I can’t even begin to stress how much I love this following video created by kogonada for Sight & Sound magazine in which he takes on the question “What is neorealism?” by comparing Vittorio De Sica‘s Terminal Station and David O. Selznick‘s Indiscretion of an American Wife, which some may describe as the same film, but as this video points out, they most certainly are not.
Released in Italy in 1953 as Terminal Station at 90 minutes in length, producer David O. Selznick cut it down to 63 minutes before releasing it as Indiscretion of an American Wife in 1954. Starring Jennifer Jones and Montgomery Clift, the story focuses on a married American woman attempting to break off an affair with a young Italian before leaving Rome by train.
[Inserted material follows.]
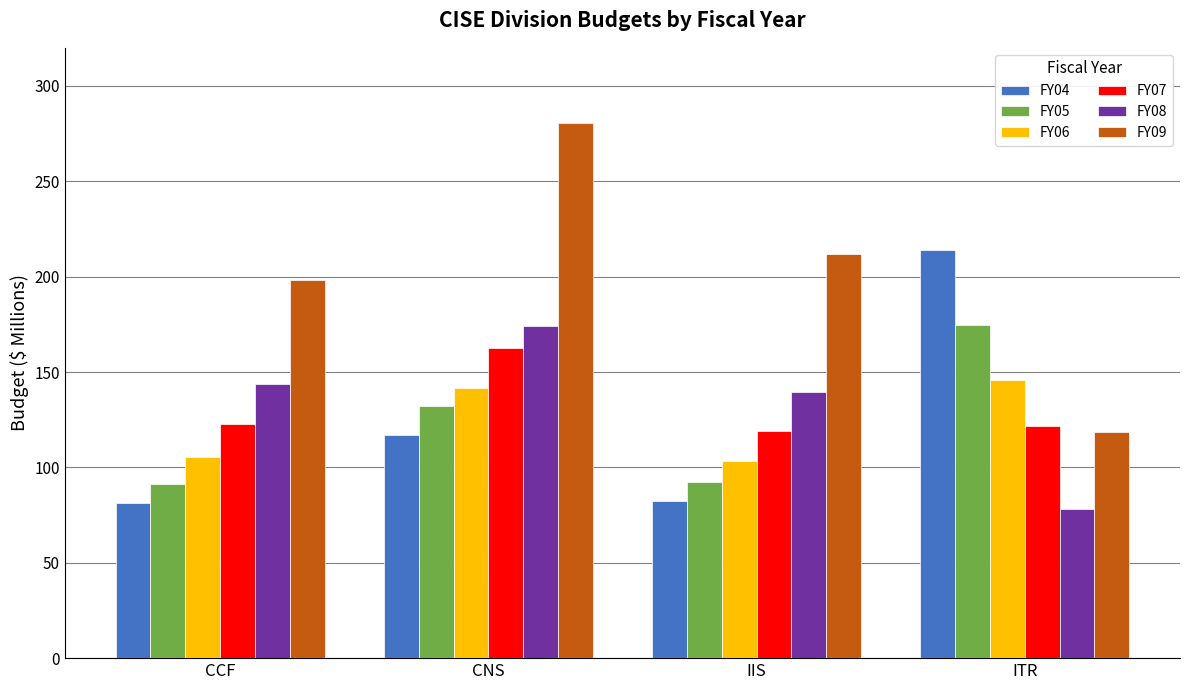

Count the number of data series in this chart.

6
The focus of the piece by kogonada are primarily the “in-between moments” and how Selznick’s cut seems to insist “time and place are more critical than plot or story”. He illustrates how De Sica’s editing allows the image to linger where Selznick wishes to maintain focus on the film’s lead character and how at the film’s outset he’s impatient and rushes to give the audience as much information as possible as quickly as possible.
This isn’t to say a film must be slow to be good, but how much richer it becomes when extras aren’t looked as extras, but necessities in the world the film presents.
The video runs less than five minutes long and I urge you to watch the entire thing. It’s incredibly rewarding.